Menteri Luar Negeri (Menlu) Arab Saudi, Pangeran Saud Al Faisal, menyatakan menolak permintaan Iran untuk menghentikan operasi militer "Decisive Storm" di Yaman. Sebab gempuran dari pihaknya bersama 9 negara teluk lain merupakan permintaan Abdrabbu Mansour Hadi demi mengembalikan stabilitas negara.
Iran dituding Arab Saudi sebagai negara yang membekingi aksi pemberontakan Houthi di Yaman. Selain Iran, ada juga kelompok loyalis mantan Presiden Yaman Ali Abdullah Saleh di balik Houthi.
"Bagaimanapun permintaan Iran menghentikan pertempuran di Yaman, tak bisa kami penuhi. Kami datang ke Yaman untuk membantu pemerintahan yang sah dan Iran tak berhak ikut campur di Yaman," ujar Sang Pangeran.

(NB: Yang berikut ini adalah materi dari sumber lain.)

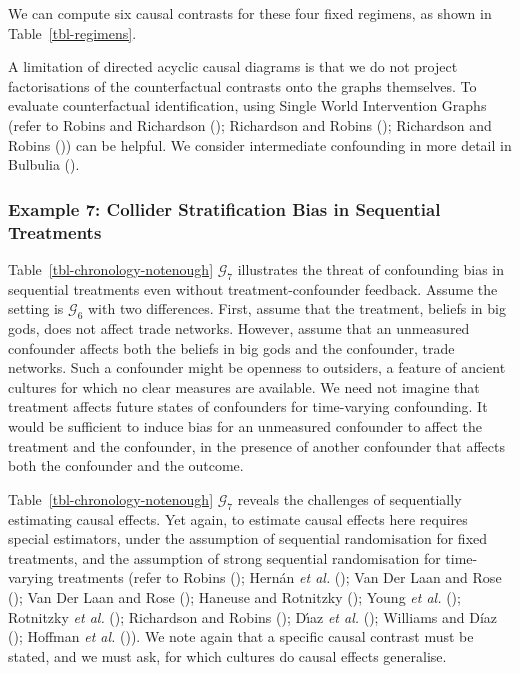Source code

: \documentclass[
  single column]{article}
\begin{document}
We can compute six causal contrasts for these four fixed regimens, as
shown in Table~\ref{tbl-regimens}.

A limitation of directed acyclic causal diagrams is that we do not
project factorisations of the counterfactual contrasts onto the graphs
themselves. To evaluate counterfactual identification, using Single
World Intervention Graphs (refer to Robins and Richardson
(); Richardson and Robins
(); Richardson and Robins
()) can be helpful. We
consider intermediate confounding in more detail in Bulbulia
().

\subsubsection{Example 7: Collider Stratification Bias in Sequential
Treatments}\label{example-7-collider-stratification-bias-in-sequential-treatments}

Table~\ref{tbl-chronology-notenough} \(\mathcal{G}_7\) illustrates the
threat of confounding bias in sequential treatments even without
treatment-confounder feedback. Assume the setting is \(\mathcal{G}_6\)
with two differences. First, assume that the treatment, beliefs in big
gods, does not affect trade networks. However, assume that an unmeasured
confounder affects both the beliefs in big gods and the confounder,
trade networks. Such a confounder might be openness to outsiders, a
feature of ancient cultures for which no clear measures are available.
We need not imagine that treatment affects future states of confounders
for time-varying confounding. It would be sufficient to induce bias for
an unmeasured confounder to affect the treatment and the confounder, in
the presence of another confounder that affects both the confounder and
the outcome.

Table~\ref{tbl-chronology-notenough} \(\mathcal{G}_7\) reveals the
challenges of sequentially estimating causal effects. Yet again, to
estimate causal effects here requires special estimators, under the
assumption of sequential randomisation for fixed treatments, and the
assumption of strong sequential randomisation for time-varying
treatments (refer to Robins (); Hernán
\emph{et al.} (); Van Der Laan
and Rose (); Van Der Laan and Rose
(); Haneuse and Rotnitzky
(); Young \emph{et al.}
(); Rotnitzky \emph{et al.}
(); Richardson and Robins
(); Dı́az \emph{et al.}
(); Williams and Díaz
(); Hoffman \emph{et al.}
()). We note again that a specific
causal contrast must be stated, and we must ask, for which cultures do
causal effects generalise.
\end{document}
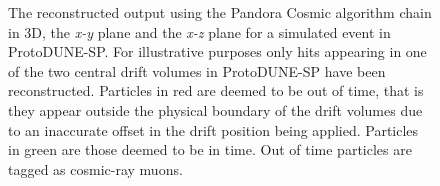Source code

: \begin{figure}
\centering
{}
\caption{The reconstructed output using the Pandora Cosmic algorithm chain in \protect{} 3D, \protect{} the \textit{x-y} plane and \protect{} the \textit{x-z} plane for a simulated event in ProtoDUNE-SP.  For illustrative purposes only hits appearing in one of the two central drift volumes in ProtoDUNE-SP have been reconstructed.  Particles in red are deemed to be out of time, that is they appear outside the physical boundary of the drift volumes due to an inaccurate offset in the drift position being applied.  Particles in green are those deemed to be in time.  Out of time particles are tagged as cosmic-ray muons.}
\label{fig:intime}
\end{figure}


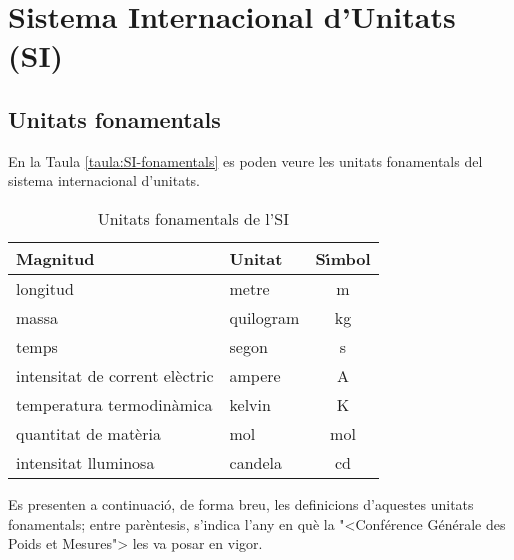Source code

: \chapter{Sistema Internacional d'Unitats (SI)} 

\section{Unitats fonamentals}

En la Taula \vref{taula:SI-fonamentals} es poden veure les unitats
fonamentals del sistema internacional d'unitats.

\begin{table}[h]
   \caption{\label{taula:SI-fonamentals} Unitats fonamentals de l'SI}
   \begin{center}\begin{tabular}{llc}
   \toprule[1pt]
   Magnitud & Unitat & S\'{\i}mbol \\
   \midrule
   longitud & metre & m \\
   massa & quilogram & kg \\
   temps & segon & s\\
   intensitat de corrent el\`{e}ctric & ampere & A \\
   temperatura termodin\`{a}mica & kelvin & K\\
   quantitat de mat\`{e}ria & mol & mol \\
   intensitat lluminosa & candela &  cd \\
   \bottomrule[1pt]
   \end{tabular} \end{center}
\end{table}
   
   
  
 
   
  

Es presenten a continuaci\'{o}, de forma breu, les definicions
d'aquestes unitats fonamentals; entre par\`{e}ntesis, s'indica l'any en
qu\`{e} la {"<}Conf\'{e}rence G\'{e}n\'{e}rale des Poids et Mesures{">} les va posar en
vigor.

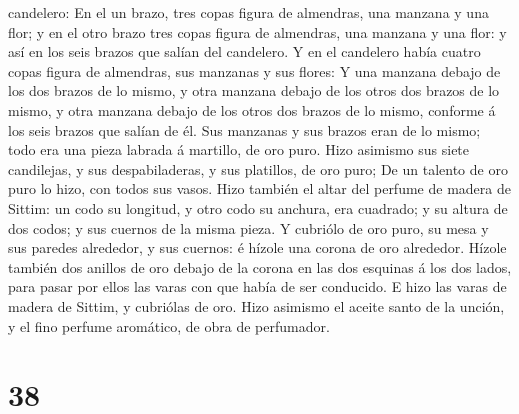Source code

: candelero:  En el un brazo, tres copas figura de
almendras, una manzana y una flor; y en el otro brazo tres copas figura
de almendras, una manzana y una flor: y así en los seis brazos que
salían del candelero.  Y en el candelero había cuatro
copas figura de almendras, sus manzanas y sus flores:  Y
una manzana debajo de los dos brazos de lo mismo, y otra manzana debajo
de los otros dos brazos de lo mismo, y otra manzana debajo de los otros
dos brazos de lo mismo, conforme á los seis brazos que salían de él.
 Sus manzanas y sus brazos eran de lo mismo; todo era una
pieza labrada á martillo, de oro puro.  Hizo asimismo sus
siete candilejas, y sus despabiladeras, y sus platillos, de oro puro;
 De un talento de oro puro lo hizo, con todos sus vasos.
 Hizo también el altar del perfume de madera de Sittim:
un codo su longitud, y otro codo su anchura, era cuadrado; y su altura
de dos codos; y sus cuernos de la misma pieza.  Y
cubriólo de oro puro, su mesa y sus paredes alrededor, y sus cuernos: é
hízole una corona de oro alrededor.  Hízole también dos
anillos de oro debajo de la corona en las dos esquinas á los dos lados,
para pasar por ellos las varas con que había de ser conducido.
 E hizo las varas de madera de Sittim, y cubriólas de
oro.  Hizo asimismo el aceite santo de la unción, y el
fino perfume aromático, de obra de perfumador.

\hypertarget{section-37}{%
\section{38}\label{section-37}}

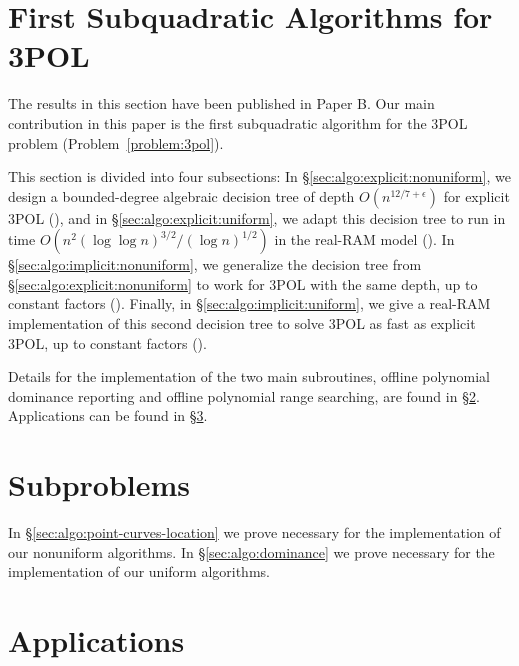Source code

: \section{First Subquadratic Algorithms for 3POL}

The results in this section have been published in Paper B.
Our main contribution in this paper is the first subquadratic algorithm for
the 3POL problem (Problem~\ref{problem:3pol}).

This section is divided into four subsections:
%
In \S\ref{sec:algo:explicit:nonuniform},
we design a bounded-degree
algebraic decision tree
of depth $O(n^{12/7+\epsilon})$
for explicit 3POL (), and in
\S\ref{sec:algo:explicit:uniform}, we adapt this decision tree
to run in time $O(n^2 {(\log \log n)}^{3/2} / {(\log n)}^{1/2})$
in the real-RAM model ().
%
In \S\ref{sec:algo:implicit:nonuniform}, we generalize the decision tree from
\S\ref{sec:algo:explicit:nonuniform} to work for 3POL with the same depth, up
to constant factors ().
%
Finally, in \S\ref{sec:algo:implicit:uniform}, we give a real-RAM
implementation of this second decision tree to solve 3POL as fast as
explicit 3POL, up to constant factors ().

Details for the implementation of the two main subroutines,
offline polynomial dominance
reporting and offline polynomial range searching,
are found in
\S\ref{paper:3pol-algorithm:subproblems}.
Applications can be found in \S\ref{sec:applications}.






\section{Subproblems}\label{paper:3pol-algorithm:subproblems}

In \S\ref{sec:algo:point-curves-location} we prove  necessary for the
implementation of our nonuniform algorithms.
%
In \S\ref{sec:algo:dominance} we prove  necessary for the
implementation of our uniform algorithms.




\section{Applications}%
\label{sec:applications}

10 negara koalisi Arab yang melancarkan serangan "Decisive Storm" sejak 26 Maret ini adalah Arab Saudi, Kuwait, Uni Emirat Arab, Qatar, Bahrain, Yordania, Mesir, Maroko, Sudan, dan Pakistan.
Arab Saudi mengklaim ada sekitar 500 pemberontak Houthi yang tewas akibat 1.200 kali serangan "Decisive Storm" yang telah berlangsung selama 2 pekan tersebut. Demikian yang dilansir VOA. Sementara, Badan kesehatan dunia (WHO) mengatakan nyaris 650 orang tewas dan 2.200 lainnya cedera.
Selain itu, pihak Barat turut membeking Arab Saudi cs untuk menggempur Yaman. Menteri Luar Negeri Prancis Laurent Fabius menegaskan serangan diperlukan untuk mengembalikan legitimasi sepenuhnya kepada Presiden Hadi.
Palang Merah Internasional (ICRC) mengirim pesawat yang mengangkut 16 ton obat-obatan dan peralatan bedah di sekitar lokasi pertempuran di Yaman. Pada saat bersamaan, Badan PBB untuk anak-anak (UNICEF) juga mengirim obat-obatan dan bahan makanan untuk 20 ribu anak-anak.
"Suplai yang kami bawa menentukan hidup dan mati bagi anak-anak dan keluarga mereka," kata pejabat Unicef, Julien Harneis.
Koordinator kemanusiaan PBB untuk Yaman, Johannes van der Klaauw, menyerukan semua pihak untuk melakukan gencatan senjata sehingga bantuan dapat disalurkan kepada warga sipil.